In a healthy condition, the gums have a strong attachment to the root and underlying bone. Naturally there is a small space between the gum and the tooth called the sulcus. Every person has many different micro-organisms in the mouth. According to microbiologists we have around 400 different types of bacteria in the oral cavity. In a healthy condition, these bacteria are not destructive to our tissues, but live in harmony with us and help our digestive system. The gums are light pink, strong and don’t bleed with brushing.
Gingivitis is an inflammation of the gums where they become red, swollen and bleed easily when brushed. Gingivitis can lead to periodontal disease.

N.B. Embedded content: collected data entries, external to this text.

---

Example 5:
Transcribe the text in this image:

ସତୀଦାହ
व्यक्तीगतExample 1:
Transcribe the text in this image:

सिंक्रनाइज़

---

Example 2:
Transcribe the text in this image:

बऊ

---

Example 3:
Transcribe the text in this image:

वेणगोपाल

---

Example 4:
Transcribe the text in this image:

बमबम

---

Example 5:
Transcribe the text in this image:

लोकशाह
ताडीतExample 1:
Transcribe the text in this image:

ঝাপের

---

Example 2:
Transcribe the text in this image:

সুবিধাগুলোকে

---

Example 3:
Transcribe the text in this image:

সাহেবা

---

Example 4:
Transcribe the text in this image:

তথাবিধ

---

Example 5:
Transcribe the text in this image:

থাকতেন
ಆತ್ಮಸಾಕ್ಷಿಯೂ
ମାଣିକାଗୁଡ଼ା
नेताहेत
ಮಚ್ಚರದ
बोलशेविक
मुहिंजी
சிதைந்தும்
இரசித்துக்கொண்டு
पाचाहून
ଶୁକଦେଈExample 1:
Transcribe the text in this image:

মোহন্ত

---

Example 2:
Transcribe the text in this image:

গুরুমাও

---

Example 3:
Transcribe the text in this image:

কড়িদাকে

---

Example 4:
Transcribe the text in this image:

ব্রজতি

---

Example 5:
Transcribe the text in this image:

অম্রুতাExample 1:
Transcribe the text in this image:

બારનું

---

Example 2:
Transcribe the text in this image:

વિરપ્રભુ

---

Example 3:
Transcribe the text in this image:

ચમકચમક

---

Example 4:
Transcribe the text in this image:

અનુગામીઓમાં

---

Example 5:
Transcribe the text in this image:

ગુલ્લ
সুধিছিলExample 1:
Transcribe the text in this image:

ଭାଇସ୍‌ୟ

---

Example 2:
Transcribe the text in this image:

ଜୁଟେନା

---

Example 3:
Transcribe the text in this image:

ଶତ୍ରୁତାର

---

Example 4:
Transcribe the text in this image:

Periodontal disease is an infection of the periodontal tissues, that is, everything around the tooth: the gums, the ligaments, the bone. This happens when the balance between the 'good' bacteria and the destructive bacteria is disturbed. There are many reasons for this disruption like smoking, illness, diabetes, and especially stress. Pockets of infection form between the teeth and gums, out of reach of normal dental hygiene. Buried deep under the gums, aggressive bacteria produce chemicals that attack tissue and bone and they initiate an immune response and erode the connection between gum and the roots of teeth. The aggressive bacteria involved are mostly ‘anaerobic’, meaning they live in low-oxygen environments away from air. The immune system tries to attack these bacteria but it isn’t always able to fight back completely. As the gums, ligaments and bone detach from the teeth, the infection can spread and goes deeper, creating more pockets and the condition worsens. Gum disease has been related to other health problems like heart disease, strokes, infertility and osteoporosis.
Periodontal disease can be a slow process, which may accelerate from time to time. It is important to get it checked out by a dentist who can tell you if you have periodontal disease or not and how advanced it is.

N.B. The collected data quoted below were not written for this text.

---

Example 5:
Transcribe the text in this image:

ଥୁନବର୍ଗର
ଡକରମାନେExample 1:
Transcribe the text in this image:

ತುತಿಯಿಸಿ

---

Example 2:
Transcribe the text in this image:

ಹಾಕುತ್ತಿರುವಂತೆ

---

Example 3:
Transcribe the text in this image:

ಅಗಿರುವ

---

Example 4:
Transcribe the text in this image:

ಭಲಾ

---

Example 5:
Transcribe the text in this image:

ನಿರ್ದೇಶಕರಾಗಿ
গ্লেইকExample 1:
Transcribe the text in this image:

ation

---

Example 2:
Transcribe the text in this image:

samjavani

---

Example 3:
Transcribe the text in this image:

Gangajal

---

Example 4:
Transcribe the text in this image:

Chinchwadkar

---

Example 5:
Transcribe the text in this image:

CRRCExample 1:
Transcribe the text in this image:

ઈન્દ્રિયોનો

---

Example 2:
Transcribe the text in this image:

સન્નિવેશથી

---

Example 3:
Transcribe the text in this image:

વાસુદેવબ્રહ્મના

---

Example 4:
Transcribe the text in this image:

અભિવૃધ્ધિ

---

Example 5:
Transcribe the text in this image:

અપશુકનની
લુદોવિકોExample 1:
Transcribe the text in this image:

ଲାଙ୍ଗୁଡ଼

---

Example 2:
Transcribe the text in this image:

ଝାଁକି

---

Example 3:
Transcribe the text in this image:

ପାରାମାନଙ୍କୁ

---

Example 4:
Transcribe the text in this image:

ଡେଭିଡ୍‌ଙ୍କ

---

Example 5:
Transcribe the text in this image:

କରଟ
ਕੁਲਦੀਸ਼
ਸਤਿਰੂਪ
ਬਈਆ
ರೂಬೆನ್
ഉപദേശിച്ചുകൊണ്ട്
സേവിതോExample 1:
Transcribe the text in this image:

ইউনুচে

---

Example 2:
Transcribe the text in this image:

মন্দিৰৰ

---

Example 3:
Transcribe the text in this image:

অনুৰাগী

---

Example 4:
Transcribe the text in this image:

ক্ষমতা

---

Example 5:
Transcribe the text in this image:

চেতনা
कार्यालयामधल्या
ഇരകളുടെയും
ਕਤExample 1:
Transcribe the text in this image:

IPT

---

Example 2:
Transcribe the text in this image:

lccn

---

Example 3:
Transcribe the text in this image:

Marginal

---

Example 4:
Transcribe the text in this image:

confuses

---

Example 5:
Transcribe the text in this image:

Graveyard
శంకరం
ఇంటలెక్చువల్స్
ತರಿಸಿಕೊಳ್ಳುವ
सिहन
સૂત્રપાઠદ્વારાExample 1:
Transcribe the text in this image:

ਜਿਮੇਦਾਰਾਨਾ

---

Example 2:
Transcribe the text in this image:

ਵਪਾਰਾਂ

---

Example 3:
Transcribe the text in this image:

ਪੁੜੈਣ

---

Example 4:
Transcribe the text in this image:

Good oral health and hygiene is beneficial for general health. Gingivitis is reversible when treated promptly. Regular hygiene visits can help keep gums and teeth healthy.

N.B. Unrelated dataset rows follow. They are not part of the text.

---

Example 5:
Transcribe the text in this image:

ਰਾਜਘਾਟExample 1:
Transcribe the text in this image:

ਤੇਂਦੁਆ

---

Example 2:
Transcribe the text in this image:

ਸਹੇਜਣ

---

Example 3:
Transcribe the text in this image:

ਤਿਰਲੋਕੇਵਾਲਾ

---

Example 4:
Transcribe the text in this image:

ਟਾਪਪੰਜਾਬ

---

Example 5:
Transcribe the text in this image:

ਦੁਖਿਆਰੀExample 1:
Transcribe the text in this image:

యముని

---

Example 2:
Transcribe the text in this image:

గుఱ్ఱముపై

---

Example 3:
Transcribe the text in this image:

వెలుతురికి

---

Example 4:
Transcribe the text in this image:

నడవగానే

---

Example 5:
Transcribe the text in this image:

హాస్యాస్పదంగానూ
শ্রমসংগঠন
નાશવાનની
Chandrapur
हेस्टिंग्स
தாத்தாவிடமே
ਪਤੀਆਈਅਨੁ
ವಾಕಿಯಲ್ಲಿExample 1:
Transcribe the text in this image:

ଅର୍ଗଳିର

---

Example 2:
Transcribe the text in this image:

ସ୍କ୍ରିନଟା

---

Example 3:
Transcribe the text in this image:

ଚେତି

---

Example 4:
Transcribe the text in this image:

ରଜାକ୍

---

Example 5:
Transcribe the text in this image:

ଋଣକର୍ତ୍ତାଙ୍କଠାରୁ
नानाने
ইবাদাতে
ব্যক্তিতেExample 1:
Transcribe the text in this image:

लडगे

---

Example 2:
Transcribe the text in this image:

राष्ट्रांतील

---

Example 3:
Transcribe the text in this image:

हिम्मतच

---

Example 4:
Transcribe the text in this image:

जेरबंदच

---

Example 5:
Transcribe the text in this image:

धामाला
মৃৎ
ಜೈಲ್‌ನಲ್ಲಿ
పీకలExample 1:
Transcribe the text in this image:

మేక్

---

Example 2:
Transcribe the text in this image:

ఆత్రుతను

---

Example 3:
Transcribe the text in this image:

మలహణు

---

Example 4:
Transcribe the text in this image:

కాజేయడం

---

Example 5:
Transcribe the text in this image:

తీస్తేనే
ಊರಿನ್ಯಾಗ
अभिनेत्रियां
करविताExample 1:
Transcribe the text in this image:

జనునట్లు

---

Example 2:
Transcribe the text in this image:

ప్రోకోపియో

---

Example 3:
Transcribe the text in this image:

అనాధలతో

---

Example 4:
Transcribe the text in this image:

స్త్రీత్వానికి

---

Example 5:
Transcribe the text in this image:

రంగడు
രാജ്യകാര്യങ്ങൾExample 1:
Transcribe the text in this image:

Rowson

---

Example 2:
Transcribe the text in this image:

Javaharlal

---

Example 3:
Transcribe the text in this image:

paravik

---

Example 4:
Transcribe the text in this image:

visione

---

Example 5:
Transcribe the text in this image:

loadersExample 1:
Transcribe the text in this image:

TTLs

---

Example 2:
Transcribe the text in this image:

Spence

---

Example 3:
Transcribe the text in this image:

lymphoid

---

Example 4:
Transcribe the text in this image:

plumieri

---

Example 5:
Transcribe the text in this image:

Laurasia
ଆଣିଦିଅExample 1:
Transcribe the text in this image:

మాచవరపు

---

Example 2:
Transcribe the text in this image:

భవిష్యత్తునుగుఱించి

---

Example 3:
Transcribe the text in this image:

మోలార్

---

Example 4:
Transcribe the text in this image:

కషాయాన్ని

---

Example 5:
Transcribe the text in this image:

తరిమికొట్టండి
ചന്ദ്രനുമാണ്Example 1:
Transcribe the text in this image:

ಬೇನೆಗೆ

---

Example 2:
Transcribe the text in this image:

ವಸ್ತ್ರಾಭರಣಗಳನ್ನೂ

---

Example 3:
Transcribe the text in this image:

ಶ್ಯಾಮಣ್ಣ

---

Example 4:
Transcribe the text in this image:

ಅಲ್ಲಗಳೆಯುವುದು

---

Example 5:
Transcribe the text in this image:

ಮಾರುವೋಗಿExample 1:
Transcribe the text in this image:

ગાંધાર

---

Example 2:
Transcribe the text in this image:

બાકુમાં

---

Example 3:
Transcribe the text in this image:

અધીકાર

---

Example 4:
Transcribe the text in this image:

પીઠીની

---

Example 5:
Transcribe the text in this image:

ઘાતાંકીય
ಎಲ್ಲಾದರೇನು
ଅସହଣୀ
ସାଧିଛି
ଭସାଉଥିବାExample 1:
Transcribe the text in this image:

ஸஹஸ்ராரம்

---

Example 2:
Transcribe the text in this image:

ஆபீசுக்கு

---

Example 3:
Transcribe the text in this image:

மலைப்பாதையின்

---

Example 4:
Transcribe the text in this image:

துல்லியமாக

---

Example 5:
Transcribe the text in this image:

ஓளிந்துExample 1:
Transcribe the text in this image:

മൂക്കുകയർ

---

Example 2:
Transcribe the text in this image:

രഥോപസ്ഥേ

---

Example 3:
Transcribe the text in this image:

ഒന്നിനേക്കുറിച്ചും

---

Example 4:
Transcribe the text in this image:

Suzanne Roelofs has been a dentist for over 14 years and is also a nutritional therapist. She offers deep cleaning with hand instrumentation. The treatment is done on a relaxing treatment bed for extra comfort. The teeth are left very smooth to prevent bacterial adherence and tartar formation.
Local anaesthetics can be used where required.
Information about beneficial foods is given where needed.
Extensive gum problems might need further investigation with a bacterial DNA test. This can be discussed at the time of the hygiene visit.